A savory twist on a breakfast favorite: English Muffin French Toast with Bacon-Maple Gravy. Think French Toast meets biscuits and gravy for a flavor-packed hearty morning meal. AND it’s gluten-free!
This post is sponsored as part of Boulder Locavore’s ongoing partnership with Udi’s Gluten Free. All opinions are my own.
I love coming up with new breakfast ideas. I’ve mentioned this before but I feel breakfast is my least creative meal of the day…..maybe since I’m still half asleep. My crew likes to eat at totally different times; some when they first wake up, some a few hours later. One thing we all have in common however is loving a warm savory breakfast dish. My latest favorite? English Muffin French Toast with Bacon-Maple Gravy.
French toast is always an easy breakfast option but generally it’s made in sweeter flavors. One of my long-time gluten-free partners, Udi’s Gluten Free, has just released some new English muffins this month; both Whole Grain and White varities. To most people that would read like *shoulder shrug* and a blasé ‘ok’. But to we gluten-free, anything new or that we’ve left behind in our gluten-free journey is like Christmas coming early.
I am a long time Eggs Benedict lover.
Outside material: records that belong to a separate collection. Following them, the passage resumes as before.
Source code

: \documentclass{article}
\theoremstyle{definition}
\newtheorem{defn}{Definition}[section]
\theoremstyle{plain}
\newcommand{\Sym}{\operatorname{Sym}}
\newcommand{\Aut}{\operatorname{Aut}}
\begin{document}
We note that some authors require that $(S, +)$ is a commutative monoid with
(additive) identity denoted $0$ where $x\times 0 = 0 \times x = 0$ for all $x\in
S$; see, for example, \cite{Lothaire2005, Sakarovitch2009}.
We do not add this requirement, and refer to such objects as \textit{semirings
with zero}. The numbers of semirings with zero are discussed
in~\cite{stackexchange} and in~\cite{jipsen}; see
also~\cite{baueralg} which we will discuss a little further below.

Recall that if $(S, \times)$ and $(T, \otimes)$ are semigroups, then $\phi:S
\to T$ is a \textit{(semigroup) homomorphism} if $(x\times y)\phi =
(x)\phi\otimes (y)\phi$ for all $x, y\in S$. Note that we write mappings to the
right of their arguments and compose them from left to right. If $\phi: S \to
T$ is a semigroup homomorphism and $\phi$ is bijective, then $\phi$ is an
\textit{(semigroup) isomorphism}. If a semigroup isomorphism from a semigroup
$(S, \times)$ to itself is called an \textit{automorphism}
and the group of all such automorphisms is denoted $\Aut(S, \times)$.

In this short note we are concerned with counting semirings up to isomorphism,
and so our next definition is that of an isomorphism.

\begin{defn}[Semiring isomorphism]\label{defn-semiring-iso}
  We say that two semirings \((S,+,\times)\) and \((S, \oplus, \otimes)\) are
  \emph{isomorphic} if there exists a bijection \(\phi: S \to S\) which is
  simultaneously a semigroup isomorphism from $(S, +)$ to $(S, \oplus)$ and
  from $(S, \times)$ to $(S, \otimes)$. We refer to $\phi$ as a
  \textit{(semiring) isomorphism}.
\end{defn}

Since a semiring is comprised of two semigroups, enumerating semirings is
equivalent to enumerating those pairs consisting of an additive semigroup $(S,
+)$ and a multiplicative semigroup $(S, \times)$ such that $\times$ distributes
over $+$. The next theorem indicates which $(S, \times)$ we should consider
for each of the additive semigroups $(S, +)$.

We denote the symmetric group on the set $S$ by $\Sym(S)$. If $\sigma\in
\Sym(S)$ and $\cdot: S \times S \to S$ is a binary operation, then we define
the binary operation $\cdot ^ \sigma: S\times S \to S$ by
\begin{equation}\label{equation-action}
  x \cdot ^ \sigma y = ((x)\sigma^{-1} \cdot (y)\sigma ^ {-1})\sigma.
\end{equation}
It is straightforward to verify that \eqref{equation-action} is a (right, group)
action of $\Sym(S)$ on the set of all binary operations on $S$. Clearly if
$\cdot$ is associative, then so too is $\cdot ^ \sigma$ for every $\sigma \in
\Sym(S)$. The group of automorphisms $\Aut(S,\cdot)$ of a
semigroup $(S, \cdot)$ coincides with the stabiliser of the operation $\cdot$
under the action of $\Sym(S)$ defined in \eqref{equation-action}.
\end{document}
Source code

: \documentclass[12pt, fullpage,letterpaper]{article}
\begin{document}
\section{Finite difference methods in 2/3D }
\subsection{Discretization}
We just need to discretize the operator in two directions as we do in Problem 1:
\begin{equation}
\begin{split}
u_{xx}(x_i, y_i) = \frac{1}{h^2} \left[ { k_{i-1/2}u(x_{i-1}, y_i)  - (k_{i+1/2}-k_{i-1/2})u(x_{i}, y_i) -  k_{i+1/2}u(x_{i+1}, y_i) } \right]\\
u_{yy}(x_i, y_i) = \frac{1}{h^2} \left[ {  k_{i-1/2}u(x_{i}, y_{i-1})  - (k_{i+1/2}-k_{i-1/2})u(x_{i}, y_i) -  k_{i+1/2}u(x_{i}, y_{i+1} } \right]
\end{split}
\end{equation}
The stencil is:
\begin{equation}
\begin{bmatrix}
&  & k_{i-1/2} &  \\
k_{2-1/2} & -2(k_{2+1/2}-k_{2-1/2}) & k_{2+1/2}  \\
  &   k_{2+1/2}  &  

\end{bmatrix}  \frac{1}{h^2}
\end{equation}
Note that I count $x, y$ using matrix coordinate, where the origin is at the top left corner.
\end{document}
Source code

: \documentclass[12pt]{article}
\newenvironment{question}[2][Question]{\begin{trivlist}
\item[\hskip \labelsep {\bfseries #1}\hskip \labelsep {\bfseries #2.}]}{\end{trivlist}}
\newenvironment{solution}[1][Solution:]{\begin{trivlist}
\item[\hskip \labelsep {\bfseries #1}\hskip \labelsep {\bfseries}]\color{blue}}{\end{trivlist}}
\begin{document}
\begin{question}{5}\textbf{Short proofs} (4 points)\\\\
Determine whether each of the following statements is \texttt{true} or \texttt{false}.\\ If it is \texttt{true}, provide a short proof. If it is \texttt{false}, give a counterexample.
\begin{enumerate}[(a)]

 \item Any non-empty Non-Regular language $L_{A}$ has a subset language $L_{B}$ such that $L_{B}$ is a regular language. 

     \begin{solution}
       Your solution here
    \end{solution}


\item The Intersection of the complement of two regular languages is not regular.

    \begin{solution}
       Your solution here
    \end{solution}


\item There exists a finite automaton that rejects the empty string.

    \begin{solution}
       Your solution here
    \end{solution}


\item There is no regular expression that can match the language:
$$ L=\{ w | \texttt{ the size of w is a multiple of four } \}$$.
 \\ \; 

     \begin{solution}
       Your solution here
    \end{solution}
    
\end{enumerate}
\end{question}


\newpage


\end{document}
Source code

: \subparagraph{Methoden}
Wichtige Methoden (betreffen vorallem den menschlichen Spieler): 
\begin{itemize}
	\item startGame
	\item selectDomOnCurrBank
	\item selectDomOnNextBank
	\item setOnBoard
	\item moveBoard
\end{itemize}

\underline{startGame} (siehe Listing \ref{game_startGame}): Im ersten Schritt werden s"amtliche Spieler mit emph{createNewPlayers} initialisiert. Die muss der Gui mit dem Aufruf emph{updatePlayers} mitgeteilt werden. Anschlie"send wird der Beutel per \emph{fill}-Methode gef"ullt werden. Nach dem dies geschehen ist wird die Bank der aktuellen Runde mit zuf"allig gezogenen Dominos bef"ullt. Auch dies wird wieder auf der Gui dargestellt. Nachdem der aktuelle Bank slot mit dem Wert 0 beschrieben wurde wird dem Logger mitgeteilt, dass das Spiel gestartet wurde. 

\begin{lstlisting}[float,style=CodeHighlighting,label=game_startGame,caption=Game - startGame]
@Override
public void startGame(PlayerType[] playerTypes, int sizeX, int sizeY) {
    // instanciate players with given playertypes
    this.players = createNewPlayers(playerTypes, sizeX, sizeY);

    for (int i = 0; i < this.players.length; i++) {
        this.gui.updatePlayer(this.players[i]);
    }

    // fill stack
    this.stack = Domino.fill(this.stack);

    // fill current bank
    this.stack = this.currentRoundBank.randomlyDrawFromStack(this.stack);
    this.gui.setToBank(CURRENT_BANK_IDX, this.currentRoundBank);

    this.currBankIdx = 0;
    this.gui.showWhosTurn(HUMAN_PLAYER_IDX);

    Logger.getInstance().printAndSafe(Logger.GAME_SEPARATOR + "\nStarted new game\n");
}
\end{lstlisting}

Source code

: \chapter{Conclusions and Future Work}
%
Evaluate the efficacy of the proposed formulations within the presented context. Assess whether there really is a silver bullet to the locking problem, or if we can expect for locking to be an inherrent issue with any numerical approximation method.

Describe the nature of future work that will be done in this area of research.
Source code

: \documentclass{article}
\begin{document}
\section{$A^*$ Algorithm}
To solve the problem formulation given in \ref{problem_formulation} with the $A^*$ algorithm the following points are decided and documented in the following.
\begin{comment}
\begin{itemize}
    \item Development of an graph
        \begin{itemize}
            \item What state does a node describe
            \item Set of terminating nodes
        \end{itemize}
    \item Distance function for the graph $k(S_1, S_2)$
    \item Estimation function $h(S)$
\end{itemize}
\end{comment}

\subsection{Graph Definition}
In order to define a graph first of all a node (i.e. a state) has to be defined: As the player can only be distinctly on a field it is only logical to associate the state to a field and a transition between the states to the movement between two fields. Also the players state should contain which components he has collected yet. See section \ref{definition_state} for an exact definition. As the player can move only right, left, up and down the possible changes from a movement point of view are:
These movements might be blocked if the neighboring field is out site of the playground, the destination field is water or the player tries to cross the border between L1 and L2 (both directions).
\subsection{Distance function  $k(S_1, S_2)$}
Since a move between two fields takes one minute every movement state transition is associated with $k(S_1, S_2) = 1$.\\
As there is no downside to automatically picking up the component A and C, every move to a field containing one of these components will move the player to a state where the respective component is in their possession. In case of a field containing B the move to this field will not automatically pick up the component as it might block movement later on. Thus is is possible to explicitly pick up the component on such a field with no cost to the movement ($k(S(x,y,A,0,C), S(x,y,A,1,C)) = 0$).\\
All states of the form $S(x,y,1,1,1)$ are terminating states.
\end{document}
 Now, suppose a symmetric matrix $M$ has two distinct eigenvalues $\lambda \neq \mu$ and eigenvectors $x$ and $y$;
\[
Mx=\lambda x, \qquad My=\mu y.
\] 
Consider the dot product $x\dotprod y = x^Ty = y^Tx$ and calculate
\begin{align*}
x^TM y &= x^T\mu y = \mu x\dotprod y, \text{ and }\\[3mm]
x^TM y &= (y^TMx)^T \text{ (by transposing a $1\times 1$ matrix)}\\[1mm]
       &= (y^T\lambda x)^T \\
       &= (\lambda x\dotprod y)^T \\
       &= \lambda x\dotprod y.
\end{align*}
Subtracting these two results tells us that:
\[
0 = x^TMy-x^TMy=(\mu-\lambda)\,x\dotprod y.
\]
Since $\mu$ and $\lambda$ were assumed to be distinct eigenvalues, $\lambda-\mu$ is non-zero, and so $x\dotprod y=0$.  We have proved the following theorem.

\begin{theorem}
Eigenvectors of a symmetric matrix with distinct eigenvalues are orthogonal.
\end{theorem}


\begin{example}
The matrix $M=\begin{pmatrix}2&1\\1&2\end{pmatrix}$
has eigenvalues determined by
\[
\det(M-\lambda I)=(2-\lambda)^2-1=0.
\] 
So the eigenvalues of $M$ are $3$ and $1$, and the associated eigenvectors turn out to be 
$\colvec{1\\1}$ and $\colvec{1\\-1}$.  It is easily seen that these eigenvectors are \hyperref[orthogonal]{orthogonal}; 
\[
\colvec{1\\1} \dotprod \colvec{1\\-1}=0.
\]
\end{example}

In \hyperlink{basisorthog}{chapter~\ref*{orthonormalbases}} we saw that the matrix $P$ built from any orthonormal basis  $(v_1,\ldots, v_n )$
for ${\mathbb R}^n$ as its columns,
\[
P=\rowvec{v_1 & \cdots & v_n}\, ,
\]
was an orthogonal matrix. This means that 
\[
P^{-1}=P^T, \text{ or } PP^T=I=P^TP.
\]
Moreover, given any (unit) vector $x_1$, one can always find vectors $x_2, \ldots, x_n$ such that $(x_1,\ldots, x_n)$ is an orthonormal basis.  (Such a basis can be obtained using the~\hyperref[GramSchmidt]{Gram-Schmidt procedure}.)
I love the salty Canadian bacon, the savory poached egg and of course the hollandaise sauce. A toasty English muffin is more than mere toast. There is something perfect about its round shape and dense, craggy consistency that I’ve always loved.
As I was thinking about all the ways I’ve missed eating them, the idea of turning them into savory French toast came to mind. One thing I never grew up with that my husband has talked about from his Southern relatives is biscuits and gravy. It’s a bit of a foreign concept to me and certainly one to those gluten-free.
However, I was imagining savory English muffin French toast with a slathering of gravy, maybe an egg on top, and something I personally have grown to love with breakfast, some fresh greens (I always go for a bed of peppery arugula).
The end result did not disappoint and I’m so excited to share it with you today! I made a Bacon-Maple Gravy that is irresistible. The gravy has a mix of salty and sweet flavors with the maple syrup and some apple juice in it. It is made with some bacon fat for flavor but I add the chopped bacon back in for texture in this recipe and it’s heaven.
A fried or poached egg may be added on the top and again I love it on some greens but serve it however YOU’D love it! AND if savory isn’t your thing when it comes to English muffin French toast, forego the gravy and use traditional syrup instead.
Plain old French toast will never be the same after trying this English muffin French toasts slathered in salty, sweet Bacon-Maple Gravy in the style of biscuits and gravy. It’s a hearty breakfast that’s filling and irresistibly tasty!
English Muffin French Toast with Bacon-Maple Gravy
Suggested serving size is 2 English muffin halves per person. The gravy recipe will make enough for 6 servings so may be halved. A larger batch of the French toast may be made by multiplying the recipe ingredients with the number of desired servings. Note: nutritional facts are for the french toast only (not gravy).
- 3 Udi's Gluten Free English Muffins halved
- 1 tablespoon Unsalted Butter divided
- 2 Eggs
- 1 tablespoon Whole Milk (lower fat milk may be substituted if desired)
- Kosher Salt
- freshly ground Black Pepper
- 1 batch Bacon-Maple Gravy
- Fried or Poached Eggs to top if desired
- Fresh thyme optional garnish
- Prepare the Bacon-Maple Gravy before making the French toast (note: there are instructions in the recipe if you choose to make it ahead of time).
- Heat a large (preferably non-stick) skillet over medium-high heat. Melt half of the butter and swirl it around the pan.
- Combine the eggs and milk in a medium mixing bowl and lightly season with some salt and pepper.
- Gently dip the English muffin halves, one at a time, into the egg mixture, turning to coat both sides and allowing any excess to drip back into the bowl. Place the coated English muffin halves into the hot skillet (plan on 2 batches) allowing the egg to cook on each side (aproximately 3 minutes) before flipping them over. Serve immediately drizzled with gravy.